The task |
Return, from the data that follows, each line that holds the word "Gameplay".
[Opening Data supplied section]
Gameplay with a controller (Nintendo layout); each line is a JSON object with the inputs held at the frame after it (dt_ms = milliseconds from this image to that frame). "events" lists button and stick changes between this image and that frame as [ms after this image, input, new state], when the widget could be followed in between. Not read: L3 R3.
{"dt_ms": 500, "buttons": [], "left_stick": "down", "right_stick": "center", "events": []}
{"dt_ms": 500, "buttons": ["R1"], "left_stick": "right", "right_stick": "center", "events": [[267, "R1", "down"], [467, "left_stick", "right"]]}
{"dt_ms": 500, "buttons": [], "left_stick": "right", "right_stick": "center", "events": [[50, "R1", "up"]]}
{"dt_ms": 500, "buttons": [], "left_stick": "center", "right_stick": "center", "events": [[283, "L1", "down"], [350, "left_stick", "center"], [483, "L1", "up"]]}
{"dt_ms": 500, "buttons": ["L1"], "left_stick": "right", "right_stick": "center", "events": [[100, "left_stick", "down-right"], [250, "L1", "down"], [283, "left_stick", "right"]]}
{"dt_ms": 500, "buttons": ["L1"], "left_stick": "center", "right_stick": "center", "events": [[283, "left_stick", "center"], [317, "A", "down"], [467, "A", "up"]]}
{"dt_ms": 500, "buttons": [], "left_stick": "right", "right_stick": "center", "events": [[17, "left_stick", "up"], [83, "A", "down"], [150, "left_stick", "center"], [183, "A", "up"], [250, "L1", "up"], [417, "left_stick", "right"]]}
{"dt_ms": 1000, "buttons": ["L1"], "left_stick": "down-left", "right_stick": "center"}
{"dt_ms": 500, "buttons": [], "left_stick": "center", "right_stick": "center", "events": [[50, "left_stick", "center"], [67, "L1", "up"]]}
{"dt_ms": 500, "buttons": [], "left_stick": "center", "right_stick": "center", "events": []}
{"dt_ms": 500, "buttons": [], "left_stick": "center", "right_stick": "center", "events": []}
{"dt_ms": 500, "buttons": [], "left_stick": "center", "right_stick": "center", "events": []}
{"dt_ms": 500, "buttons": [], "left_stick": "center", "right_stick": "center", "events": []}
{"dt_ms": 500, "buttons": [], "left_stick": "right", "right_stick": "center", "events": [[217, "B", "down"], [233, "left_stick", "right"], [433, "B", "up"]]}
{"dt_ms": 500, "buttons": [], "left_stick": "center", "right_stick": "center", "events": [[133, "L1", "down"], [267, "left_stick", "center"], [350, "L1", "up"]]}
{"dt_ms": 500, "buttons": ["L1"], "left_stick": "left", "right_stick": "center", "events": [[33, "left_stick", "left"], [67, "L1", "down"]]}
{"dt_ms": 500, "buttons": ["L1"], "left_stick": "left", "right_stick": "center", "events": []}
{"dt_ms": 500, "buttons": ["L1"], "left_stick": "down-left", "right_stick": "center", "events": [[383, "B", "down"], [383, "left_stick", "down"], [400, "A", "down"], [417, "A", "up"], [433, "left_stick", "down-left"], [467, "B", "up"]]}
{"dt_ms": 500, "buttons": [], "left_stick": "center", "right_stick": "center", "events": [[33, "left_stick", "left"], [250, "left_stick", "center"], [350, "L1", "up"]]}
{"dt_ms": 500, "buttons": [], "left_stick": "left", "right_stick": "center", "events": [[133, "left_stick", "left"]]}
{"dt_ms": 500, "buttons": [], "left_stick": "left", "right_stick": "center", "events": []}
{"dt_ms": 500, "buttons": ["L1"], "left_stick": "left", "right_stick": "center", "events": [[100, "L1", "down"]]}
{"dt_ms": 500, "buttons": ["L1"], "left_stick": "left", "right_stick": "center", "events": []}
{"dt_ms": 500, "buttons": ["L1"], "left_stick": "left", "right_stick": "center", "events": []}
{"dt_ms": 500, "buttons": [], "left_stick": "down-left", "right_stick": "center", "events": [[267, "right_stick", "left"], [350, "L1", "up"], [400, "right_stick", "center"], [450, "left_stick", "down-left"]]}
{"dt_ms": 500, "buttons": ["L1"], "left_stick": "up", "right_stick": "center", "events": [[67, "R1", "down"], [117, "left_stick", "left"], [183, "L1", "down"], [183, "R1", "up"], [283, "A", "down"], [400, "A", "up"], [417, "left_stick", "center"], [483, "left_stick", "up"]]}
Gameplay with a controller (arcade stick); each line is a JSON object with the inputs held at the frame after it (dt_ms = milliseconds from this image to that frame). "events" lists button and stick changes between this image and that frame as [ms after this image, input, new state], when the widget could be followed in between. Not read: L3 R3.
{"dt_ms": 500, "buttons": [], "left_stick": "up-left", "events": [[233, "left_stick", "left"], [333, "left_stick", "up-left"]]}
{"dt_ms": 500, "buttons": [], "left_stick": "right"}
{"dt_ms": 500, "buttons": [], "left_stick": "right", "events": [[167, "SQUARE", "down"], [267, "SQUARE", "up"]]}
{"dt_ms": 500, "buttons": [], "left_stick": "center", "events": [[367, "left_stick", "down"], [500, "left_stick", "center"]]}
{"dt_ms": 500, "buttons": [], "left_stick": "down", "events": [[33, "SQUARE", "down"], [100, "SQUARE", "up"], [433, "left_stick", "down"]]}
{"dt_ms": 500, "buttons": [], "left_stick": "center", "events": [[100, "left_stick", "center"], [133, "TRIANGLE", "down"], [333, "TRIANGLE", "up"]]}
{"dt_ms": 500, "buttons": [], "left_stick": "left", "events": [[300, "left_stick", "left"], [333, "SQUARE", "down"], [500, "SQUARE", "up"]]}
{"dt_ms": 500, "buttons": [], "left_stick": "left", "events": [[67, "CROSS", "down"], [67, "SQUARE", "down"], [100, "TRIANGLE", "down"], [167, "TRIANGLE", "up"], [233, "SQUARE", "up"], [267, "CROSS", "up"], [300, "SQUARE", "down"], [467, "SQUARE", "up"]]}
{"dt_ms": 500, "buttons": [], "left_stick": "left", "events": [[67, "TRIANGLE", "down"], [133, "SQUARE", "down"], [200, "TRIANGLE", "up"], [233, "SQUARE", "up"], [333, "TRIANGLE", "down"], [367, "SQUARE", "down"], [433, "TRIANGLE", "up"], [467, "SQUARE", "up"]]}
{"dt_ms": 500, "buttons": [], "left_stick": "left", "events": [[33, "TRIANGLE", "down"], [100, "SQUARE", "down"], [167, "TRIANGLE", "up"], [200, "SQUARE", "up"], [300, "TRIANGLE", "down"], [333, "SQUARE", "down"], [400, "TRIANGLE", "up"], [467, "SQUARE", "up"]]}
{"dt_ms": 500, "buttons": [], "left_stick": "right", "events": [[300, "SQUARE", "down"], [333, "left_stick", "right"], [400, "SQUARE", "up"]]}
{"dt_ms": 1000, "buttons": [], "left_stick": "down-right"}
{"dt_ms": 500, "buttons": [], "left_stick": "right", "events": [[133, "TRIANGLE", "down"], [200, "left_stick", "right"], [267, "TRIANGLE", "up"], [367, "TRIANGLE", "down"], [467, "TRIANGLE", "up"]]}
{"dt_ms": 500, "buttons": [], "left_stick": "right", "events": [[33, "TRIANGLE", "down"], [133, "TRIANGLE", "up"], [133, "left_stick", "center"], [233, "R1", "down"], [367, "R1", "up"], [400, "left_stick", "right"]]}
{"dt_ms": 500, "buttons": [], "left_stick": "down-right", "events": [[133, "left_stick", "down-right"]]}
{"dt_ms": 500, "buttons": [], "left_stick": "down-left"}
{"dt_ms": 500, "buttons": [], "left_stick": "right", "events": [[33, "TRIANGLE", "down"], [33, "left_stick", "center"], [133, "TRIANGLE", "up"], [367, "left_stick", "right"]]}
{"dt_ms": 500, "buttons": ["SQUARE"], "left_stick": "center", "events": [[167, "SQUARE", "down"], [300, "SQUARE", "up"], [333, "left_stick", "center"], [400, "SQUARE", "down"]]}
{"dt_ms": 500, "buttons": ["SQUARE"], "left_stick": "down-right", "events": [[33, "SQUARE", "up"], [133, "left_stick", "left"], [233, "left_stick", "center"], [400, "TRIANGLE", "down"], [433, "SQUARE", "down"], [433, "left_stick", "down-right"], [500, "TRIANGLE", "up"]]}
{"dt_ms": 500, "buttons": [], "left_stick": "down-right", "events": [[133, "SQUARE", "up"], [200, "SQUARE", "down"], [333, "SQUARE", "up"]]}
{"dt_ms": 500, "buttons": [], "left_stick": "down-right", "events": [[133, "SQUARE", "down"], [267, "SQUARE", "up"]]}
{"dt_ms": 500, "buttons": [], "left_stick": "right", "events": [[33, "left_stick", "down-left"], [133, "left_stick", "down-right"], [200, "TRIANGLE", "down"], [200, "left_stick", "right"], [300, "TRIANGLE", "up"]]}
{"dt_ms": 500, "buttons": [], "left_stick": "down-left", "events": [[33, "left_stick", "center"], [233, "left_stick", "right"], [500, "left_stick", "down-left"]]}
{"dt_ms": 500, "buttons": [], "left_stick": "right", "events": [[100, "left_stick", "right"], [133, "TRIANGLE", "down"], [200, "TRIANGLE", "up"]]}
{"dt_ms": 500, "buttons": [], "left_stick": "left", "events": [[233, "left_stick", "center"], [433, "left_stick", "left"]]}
[Closing Data supplied section]
Result |
Gameplay with a controller (Nintendo layout); each line is a JSON object with the inputs held at the frame after it (dt_ms = milliseconds from this image to that frame). "events" lists button and stick changes between this image and that frame as [ms after this image, input, new state], when the widget could be followed in between. Not read: L3 R3.
Gameplay with a controller (arcade stick); each line is a JSON object with the inputs held at the frame after it (dt_ms = milliseconds from this image to that frame). "events" lists button and stick changes between this image and that frame as [ms after this image, input, new state], when the widget could be followed in between. Not read: L3 R3.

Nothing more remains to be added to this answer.